> [TEXTO DE LECTURA]:
==========
Ya hace bastante tiempo que Zalabardo y yo dejamos de interesarnos por los debates políticos previos a unas elecciones. Tenemos la impresión de que se ha perdido la conciencia de qué deba ser tal tipo de confrontación. Los debates, que nadie lo dude, son una discusión sobre un tema partiendo de opiniones diferentes, discusión que sobraría si todos pensáramos lo mismo. Pero, sentado esto, que la pluralidad de enfoques es necesaria y conveniente, la realidad nos muestra que se desprecian olímpicamente otras dos características no menos importantes: que las diferentes posturas han de ser defendidas con el apoyo de argumentos y que su finalidad es que, si los debatientes no alcanzan un punto de encuentro, quienes asisten a él sí puedan llegar a una conclusión que les valga para decidir el sentido de su voto.
Debatir exige tener una idea y saber defenderla; tener
ideas y acertar a formular su defensa con argumentos requiere saber pensar. Cabe
en este momento recordar lo que decía Baltasar Gracián en su Oráculo
manual y arte de la prudencia: Pensar bien es resultado de la
racionalidad. A los veinte años reina la voluntad, a los treinta el ingenio, a
los cuarenta el juicio.
Desgraciadamente, el pasado viernes, mi amigo y yo no
pudimos sustraernos al bochornoso espectáculo de algo que la cadena SER quiso
que fuese un debate. Y nos resultó imposible sustraernos no por el interés que
nos despertara su anuncio, sino porque creo que no hay nadie en el país que no
se haya enterado de lo que en aquel plató sucedió. Se veía venir algo que la
inconsciencia de algunos niega, que estamos volcando sobre nuestra sociedad tal
cantidad de histerismo, intolerancia y fanatismo que una conversación racional
parece imposible.
==========
> [MATERIAL PROPORCIONADO]:
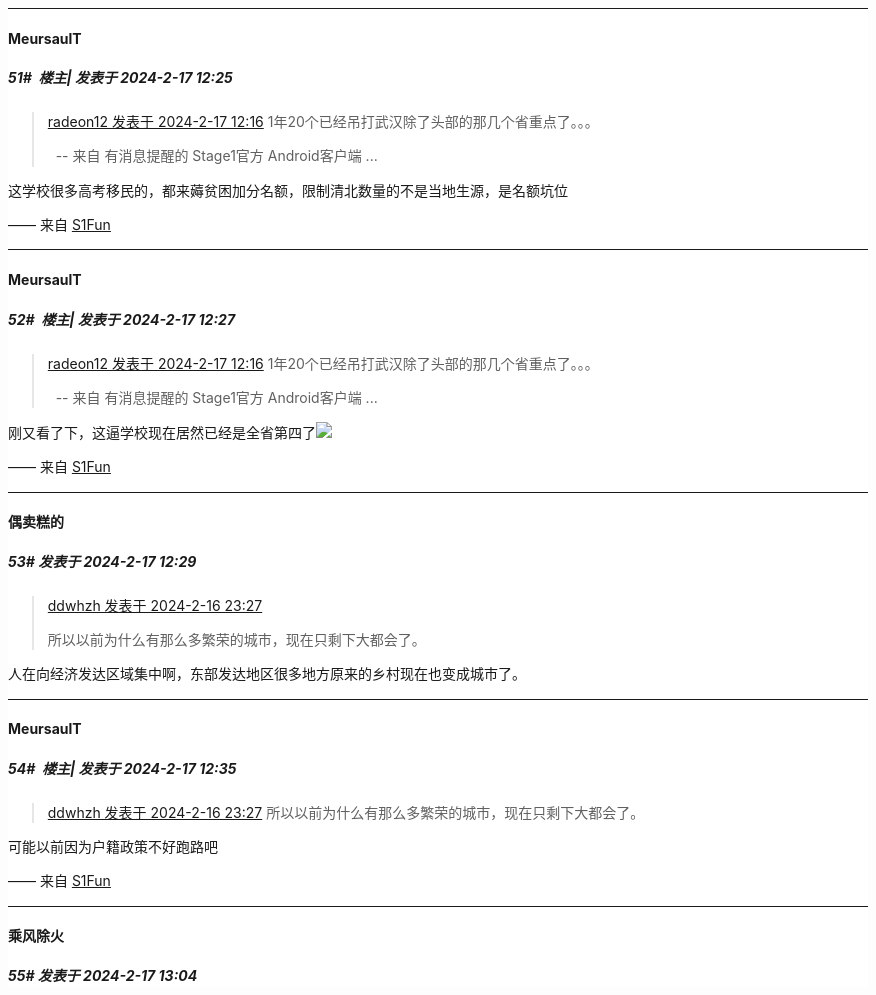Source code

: 
*****

####  MeursaulT  
##### 51#         楼主| 发表于 2024-2-17 12:25

<blockquote><a href="httphttps://bbs.saraba1st.com/2b/forum.php?mod=redirect&amp;goto=findpost&amp;pid=63978927&amp;ptid=2172005" target="_blank">radeon12 发表于 2024-2-17 12:16</a>
1年20个已经吊打武汉除了头部的那几个省重点了。。。

  -- 来自 有消息提醒的 Stage1官方 Android客户端 ...</blockquote>
这学校很多高考移民的，都来薅贫困加分名额，限制清北数量的不是当地生源，是名额坑位

—— 来自 [S1Fun](https://s1fun.koalcat.com)

*****

####  MeursaulT  
##### 52#         楼主| 发表于 2024-2-17 12:27

<blockquote><a href="httphttps://bbs.saraba1st.com/2b/forum.php?mod=redirect&amp;goto=findpost&amp;pid=63978927&amp;ptid=2172005" target="_blank">radeon12 发表于 2024-2-17 12:16</a>
1年20个已经吊打武汉除了头部的那几个省重点了。。。

  -- 来自 有消息提醒的 Stage1官方 Android客户端 ...</blockquote>
刚又看了下，这逼学校现在居然已经是全省第四了<img src="https://static.saraba1st.com/image/smiley/face2017/213.gif" referrerpolicy="no-referrer">

—— 来自 [S1Fun](https://s1fun.koalcat.com)

*****

####  偶卖糕的  
##### 53#       发表于 2024-2-17 12:29

<blockquote><a href="httphttps://bbs.saraba1st.com/2b/forum.php?mod=redirect&amp;goto=findpost&amp;pid=63975865&amp;ptid=2172005" target="_blank">ddwhzh 发表于 2024-2-16 23:27</a>

所以以前为什么有那么多繁荣的城市，现在只剩下大都会了。</blockquote>
人在向经济发达区域集中啊，东部发达地区很多地方原来的乡村现在也变成城市了。


*****

####  MeursaulT  
##### 54#         楼主| 发表于 2024-2-17 12:35

<blockquote><a href="httphttps://bbs.saraba1st.com/2b/forum.php?mod=redirect&amp;goto=findpost&amp;pid=63975865&amp;ptid=2172005" target="_blank">ddwhzh 发表于 2024-2-16 23:27</a>
所以以前为什么有那么多繁荣的城市，现在只剩下大都会了。</blockquote>
可能以前因为户籍政策不好跑路吧

—— 来自 [S1Fun](https://s1fun.koalcat.com)


*****

####  乘风除火  
##### 55#       发表于 2024-2-17 13:04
==========
> [TAREA 1]:
¿Puedes repetir, tal cual, el tramo del texto sobre los debates políticos que va desde "Ya hace bastante" hasta "de su voto."?
> [TAREA 2]:
¿Puedes retomar el texto sobre los debates políticos y continuarlo desde donde termina?

> [RESPUESTA ESPERADA 1]:
Ya hace bastante tiempo que Zalabardo y yo dejamos de interesarnos por los debates políticos previos a unas elecciones. Tenemos la impresión de que se ha perdido la conciencia de qué deba ser tal tipo de confrontación. Los debates, que nadie lo dude, son una discusión sobre un tema partiendo de opiniones diferentes, discusión que sobraría si todos pensáramos lo mismo. Pero, sentado esto, que la pluralidad de enfoques es necesaria y conveniente, la realidad nos muestra que se desprecian olímpicamente otras dos características no menos importantes: que las diferentes posturas han de ser defendidas con el apoyo de argumentos y que su finalidad es que, si los debatientes no alcanzan un punto de encuentro, quienes asisten a él sí puedan llegar a una conclusión que les valga para decidir el sentido de su voto.

> [RESPUESTA ESPERADA 2]:
Zalabardo, que se ha quedado pensando en la cita de Gracián,
me susurra con tono doliente que quizá seamos poco maduros para hablar con
juicio, demasiado torpes para ser ingeniosos y juveniles en exceso como para
pretender que solo es válida la idea propia. O sea, que nos importa un pepino la
racionalidad que conduce a la rectitud de pensamiento.
Mi amigo echa mano de un dicho popular, todo lo
malo se pega. Y, al hilo, recuerdo una frase de la última novela de Javier
Marías, que estoy leyendo ahora: El odio es contagioso. La fe es
contagiosa… Se convierte en fanatismo a la velocidad del rayo… Se diría que
nuestros políticos se han instalado en el terreno del odio, ese que lleva a
otro refrán, al enemigo, ni agua, porque nos empeñamos en no
tener adversarios, sino enemigos y en defender una fe ciega que nos hace
valorar solo los postulados propios. Ese odio y esa fe se han convertido en
pilares del fanatismo que percibimos por todos lados.
Lo del viernes no fue sino la gota provocadora del
rebosamiento. ¿Tan desquiciados estamos, tan viles seremos que no reaccionamos con
la vehemencia necesaria ante unas amenazas de muerte dirigidas a unas personas
que, compartamos o no sus ideas, han sido elegidas democráticamente en las
urnas y cuyo único ‘delito’, si cabe usar esa palabra, es no compartir nuestras
ideas?
Se cuenta del Gran Capitán, aquel insigne militar,
haber pronunciado una frase que se ha convertido en refrán: a enemigo que
huye, puente de plata. La expresión encierra una gran carga de sensatez
incluso en situaciones de enemistad; al adversario, esa es la idea, una vez que
decide retirarse de la contienda, se le debe facilitar la salida, no ensañarse
con él ni perseguir la continuación de la contienda ya terminada.
Pero esa sensatez parece haber desaparecido. No ya solo no se procura evitar el enfrentamiento, sino que, aunque la creamos limitada a la confrontación verbal, refleja una violencia y una agresividad inconcebible entre personas e instituciones civilizadas. A quienes la practican y fomentan hay que acusarlos de la irresponsabilidad en que incurren, ya que con su actitud arrastran a las masas a una conducta semejante.
Muchos, lo sé, dirán que la desmesura de Monasterio
ayer responde a conductas semejantes por parte de otros. No me vale esa excusa.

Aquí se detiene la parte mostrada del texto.